Wicitra borrowed Ansell & Gash (2007) as a conceptual approach that can be used as a reference in the implementation of JETP, namely collaborative governance. Where governance directly involves non-state stakeholders in a formal, consensus-oriented, and deliberative collective decision-making process. This approach has six important criteria, namely (1) the forum is initiated by a public body or institution; (2) forum participants include non-state actors; (3) participants are directly involved in decision-making and are not merely “consulted” by public bodies/authorities; (4) the forum is formally organized and meets collectively; (5) the forum aims to make decisions by consensus (although in practice consensus is not reached), and; (6) The focus of collaboration is on public policy or public management. This theoretical approach is presented to prevent misinterpretation or simplification of the form of community or public representation in an implementation of governance.

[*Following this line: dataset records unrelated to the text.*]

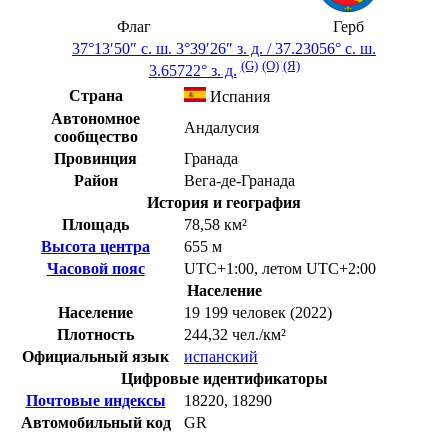
Флаг
Герб
37°13′50″ с. ш.
3°39′26″ з. д.
/
37.23056° с. ш.
(G)
(O)
(Я)
3.65722° з. д.
Страна
Испания
Автономное
Андалусия
сообщество
Провинция
Гранада
Район
Вега-де-Гранада
История и география
Площадь
78,58 км²
Высота центра
655 м
Часовой пояс
UTC+1:00
,
летом
UTC+2:00
Население
Население
19 199 человек (2022)
Плотность
244,32 чел./км²
Официальный язык
испанский
Цифровые идентификаторы
Почтовые индексы
18220, 18290
Автомобильный код
GR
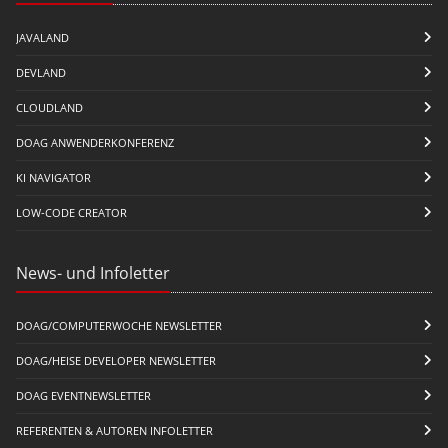
JAVALAND
DEVLAND
CLOUDLAND
DOAG ANWENDERKONFERENZ
KI NAVIGATOR
LOW-CODE CREATOR
News- und Infoletter
DOAG/COMPUTERWOCHE NEWSLETTER
DOAG/HEISE DEVELOPER NEWSLETTER
DOAG EVENTNEWSLETTER
REFERENTEN & AUTOREN INFOLETTER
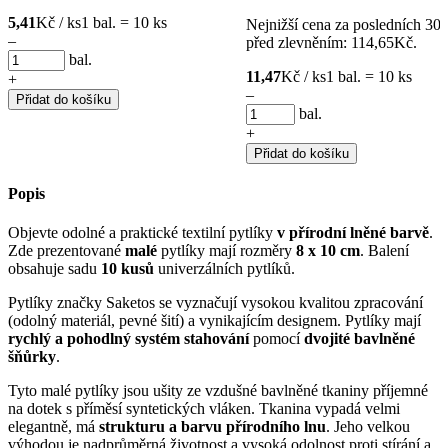
5,41
Kč / ks
1 bal. = 10 ks
Nejnižší cena za posledních 30 
–
před zlevněním:
114,65
Kč
.
bal.
11,47
Kč / ks
1 bal. = 10 ks
+
–
Přidat do košíku
bal.
+
Přidat do košíku
Popis
Objevte odolné a praktické textilní pytlíky
v přírodní lněné barvě
.
Zde prezentované
malé
pytlíky mají rozměry
8 x 10 cm
. Balení
obsahuje sadu
10 kusů
univerzálních pytlíků.
Pytlíky značky Saketos se vyznačují vysokou kvalitou zpracování
(odolný materiál, pevné šití) a vynikajícím designem. Pytlíky mají
rychlý a pohodlný systém stahování
pomocí
dvojité bavlněné
šňůrky
.
Tyto malé pytlíky jsou ušity ze vzdušné bavlněné tkaniny příjemné
na dotek s příměsí syntetických vláken. Tkanina vypadá velmi
elegantně, má
strukturu a barvu přírodního lnu
. Jeho velkou
výhodou je nadprůměrná životnost a vysoká odolnost proti stírání a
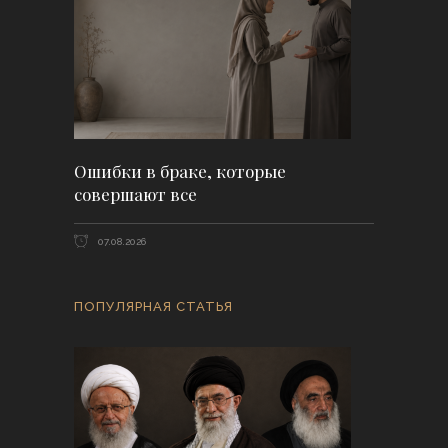
Ошибки в браке, которые
совершают все
07.08.2026
ПОПУЛЯРНАЯ СТАТЬЯ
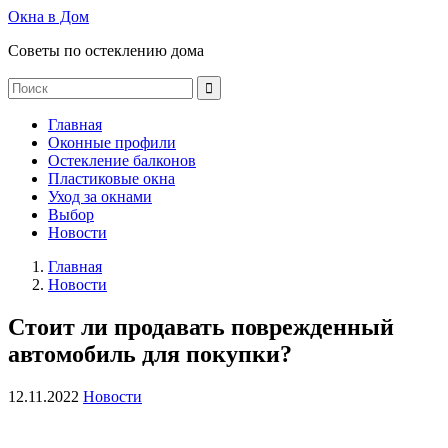
Окна в Дом
Советы по остеклению дома
Главная
Оконные профили
Остекление балконов
Пластиковые окна
Уход за окнами
Выбор
Новости
Главная
Новости
Стоит ли продавать поврежденный
автомобиль для покупки?
12.11.2022
Новости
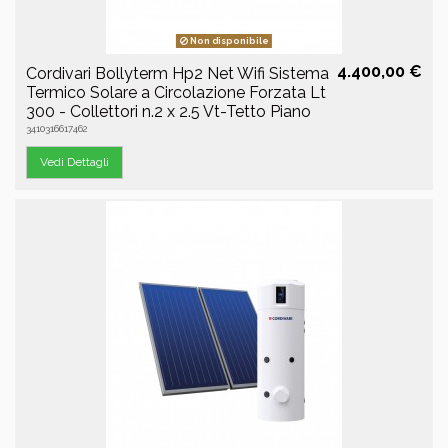
Non disponibile
4.400,00 €
Cordivari Bollyterm Hp2 Net Wifi Sistema
Termico Solare a Circolazione Forzata Lt
300 - Collettori n.2 x 2.5 Vt-Tetto Piano
3410316617462
Vedi Dettagli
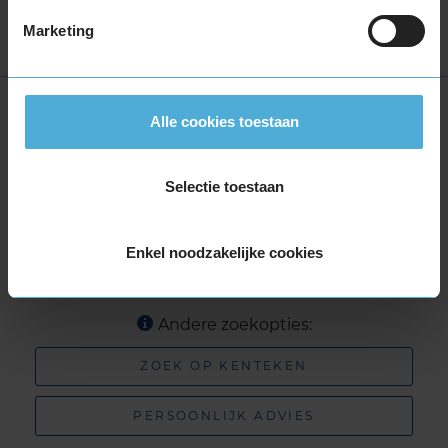
Goodyear EAGLE F1 ASYMMETRIC 3 SUV
Marketing
Vind jouw perfecte band
Alle cookies toestaan
BREEDTE
HOOGTE
INCH
SEIZOEN
kies
kies
kies
All season
Selectie toestaan
Waar vind ik mijn bandenmaat?
Enkel noodzakelijke cookies
ZOEK
Andere zoekopties:
ZOEK OP KENTEKEN
PERSOONLIJK ADVIES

Wicitra also offers references to more participatory institutional models such as the Extractive Transparency Initiative Industry (EITI) model namely by forming a Multi-Stakeholder Group (MSG) or Multistakeholder Group. Where the model places the representation of CSOs with the government and business actors in an equal position. These three elements can play a direct role in decision making. A reference that can be used with lessons learned from the implementation of EITI Indonesia based on Presidential Regulation (Perpres) Number 26 of 2010, which was amended through Presidential Regulation Number 82 of 2020 concerning the Committee for Handling Covid-19 and National Economic Recovery, until it is regulated in the Decree of the Minister of Energy and Mineral Resources (ESDM) Number 122.K / Hk.02 / Mem.S / 2021.

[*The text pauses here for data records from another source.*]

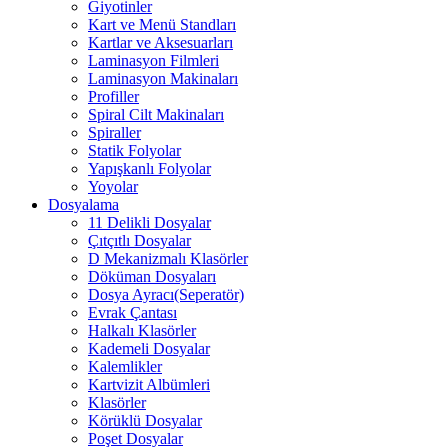
Giyotinler
Kart ve Menü Standları
Kartlar ve Aksesuarları
Laminasyon Filmleri
Laminasyon Makinaları
Profiller
Spiral Cilt Makinaları
Spiraller
Statik Folyolar
Yapışkanlı Folyolar
Yoyolar
Dosyalama
11 Delikli Dosyalar
Çıtçıtlı Dosyalar
D Mekanizmalı Klasörler
Döküman Dosyaları
Dosya Ayracı(Seperatör)
Evrak Çantası
Halkalı Klasörler
Kademeli Dosyalar
Kalemlikler
Kartvizit Albümleri
Klasörler
Körüklü Dosyalar
Poşet Dosyalar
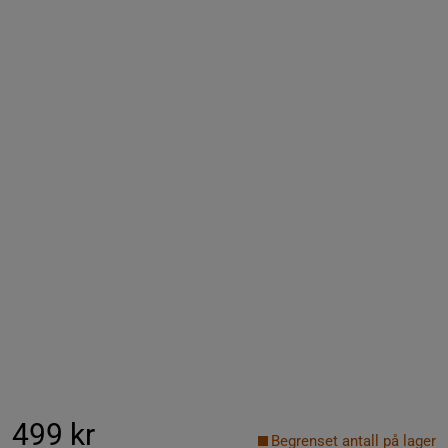
499 kr
Begrenset antall på lager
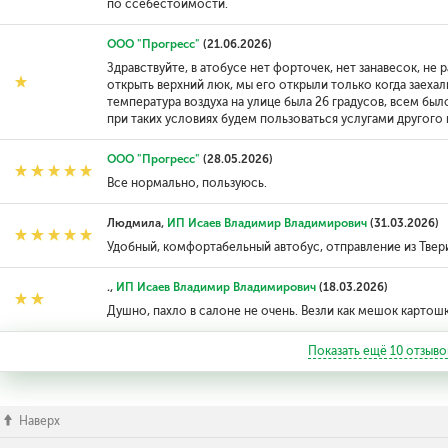
по ссебестоимости.
ООО "Прогресс"
(21.06.2026)
Здравствуйте, в атобусе нет форточек, нет занавесок, не
открыть верхний люк, мы его открыли только когда заехали
температура воздуха на улице была 26 градусов, всем бы
при таких условиях будем пользоваться услугами другого
ООО "Прогресс"
(28.05.2026)
Все нормально, пользуюсь.
Людмила,
ИП Исаев Владимир Владимирович
(31.03.2026)
Удобный, комфортабельный автобус, отправление из Твер
.,
ИП Исаев Владимир Владимирович
(18.03.2026)
Душно, пахло в салоне не очень. Везли как мешок картош
Показать ещё
10
отзыво
Наверх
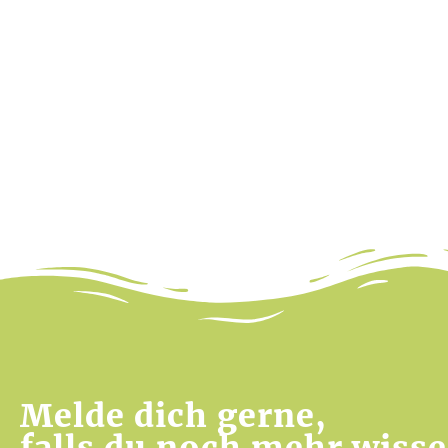
Melde dich gerne,
falls du noch mehr wiss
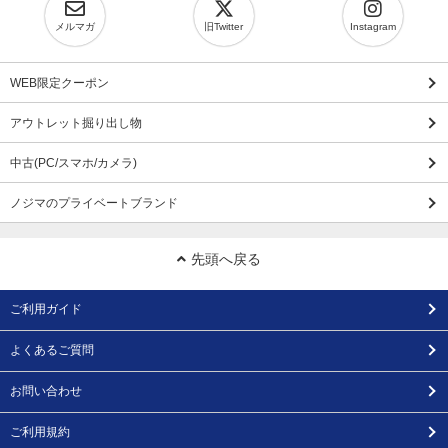
メルマガ
旧Twitter
Instagram
WEB限定クーポン
アウトレット掘り出し物
中古(PC/スマホ/カメラ)
ノジマのプライベートブランド
先頭へ戻る
ご利用ガイド
よくあるご質問
お問い合わせ
ご利用規約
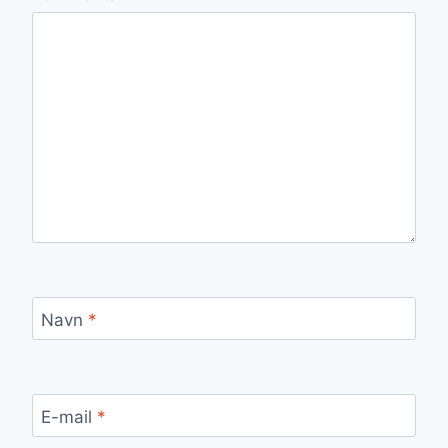
Navn
*
E-mail
*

Another aspect of governance that concerned Wicitra was related to the complaint handling mechanism. Although it has been mentioned in the CIPP Draft that the party who will verify this is the JETP Secretariat. However, Wicitra questioned the form of the mechanism in question. Is it intended to accelerate the follow-up of reporting by using instruments already provided by the government such as LAPOR! Or do you want to create your own complaint channel? Meanwhile, in other aspects, mitigation of the risk of the emergence of “false solutions” or the risk of rent-hunters has not been regulated in the aspects of accountability and transparency. In addition, Wicitra also reminded the importance of strengthening the supervisory mechanism and the role of related institutions, including follow-up handling when receiving findings.

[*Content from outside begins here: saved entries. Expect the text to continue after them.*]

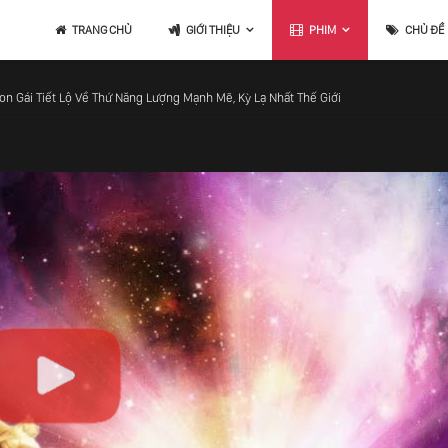
TRANG CHỦ
GIỚI THIỆU
PHIM
CHỦ ĐỀ
Con Gái Tiết Lộ Về Thứ Năng Lượng Mạnh Mẽ, Kỳ Lạ Nhất Thế Giới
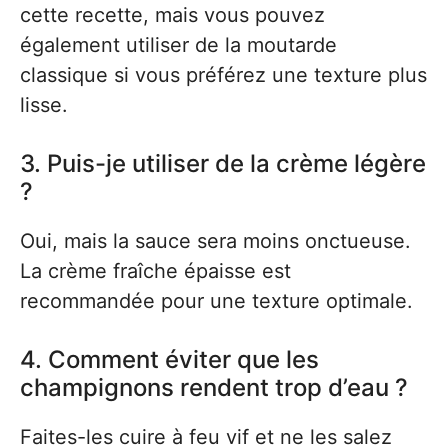
cette recette, mais vous pouvez
également utiliser de la moutarde
classique si vous préférez une texture plus
lisse.
3. Puis-je utiliser de la crème légère
?
Oui, mais la sauce sera moins onctueuse.
La crème fraîche épaisse est
recommandée pour une texture optimale.
4. Comment éviter que les
champignons rendent trop d’eau ?
Faites-les cuire à feu vif et ne les salez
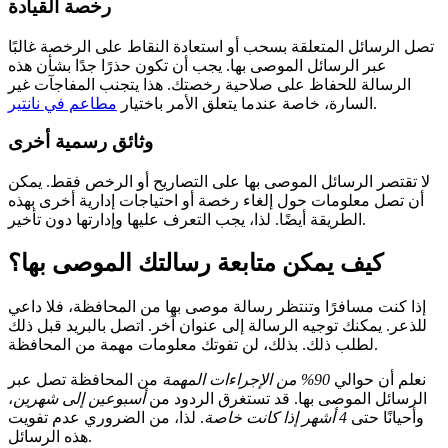
رخصة القيادة
تصل الرسائل المتعلقة بسحب أو استعادة النقاط على الرخصة غالبًا
عبر الرسائل الموصى بها. يجب أن تكون حذرًا جدًا بشأن هذه
الرسالة للحفاظ على صلاحية رخصتك. هذا يتجنب المفاجآت غير
.
السارة، خاصة عندما يتعلق الأمر باختيار
مطاعم في نانتير
وثائق رسمية أخرى
لا تقتصر الرسائل الموصى بها على التصاريح أو الرخص فقط. يمكن
أن تصل معلومات حول إلغاء رخصة أو احتياجات إدارية أخرى بهذه
الطريقة أيضًا. لذا، يجب التعرف عليها وإدارتها دون تأخير.
كيف يمكن متابعة رسالتك الموصى بها؟
إذا كنت مسافرًا وتنتظر رسالة موصى بها من المحافظة، فلا داعي
للذعر. يمكنك توجيه الرسالة إلى عنوان آخر. اتصل بالبريد قبل ذلك
لطلب ذلك. بذلك، لن تفوتك معلومات مهمة من المحافظة.
نعلم أن حوالي
90% من الإجراءات المهمة
من المحافظة تصل عبر
الرسائل الموصى بها. قد تستغرق الردود من
أسبوعين إلى شهرين
،
وأحيانًا حتى
4 أشهر إذا كانت خاصة
. لذا، من الضروري عدم تفويت
هذه الرسائل.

In the end, Wicitra questioned JETP’s communication strategy to affected communities as an important actor in the energy transition program. Moreover, the documents downloaded on the website are not necessarily known or can be easily understood by the affected community. The need for public consultation information channels that can be accessed and monitored by the public/community on a regular basis, as well as adding an ad hoc GEDSI working group with a customized period of 3-5 years to ensure that the just transition framework, gender equality, women’s empowerment, and vulnerable groups will be consistently implemented in the implementation of the JETP program.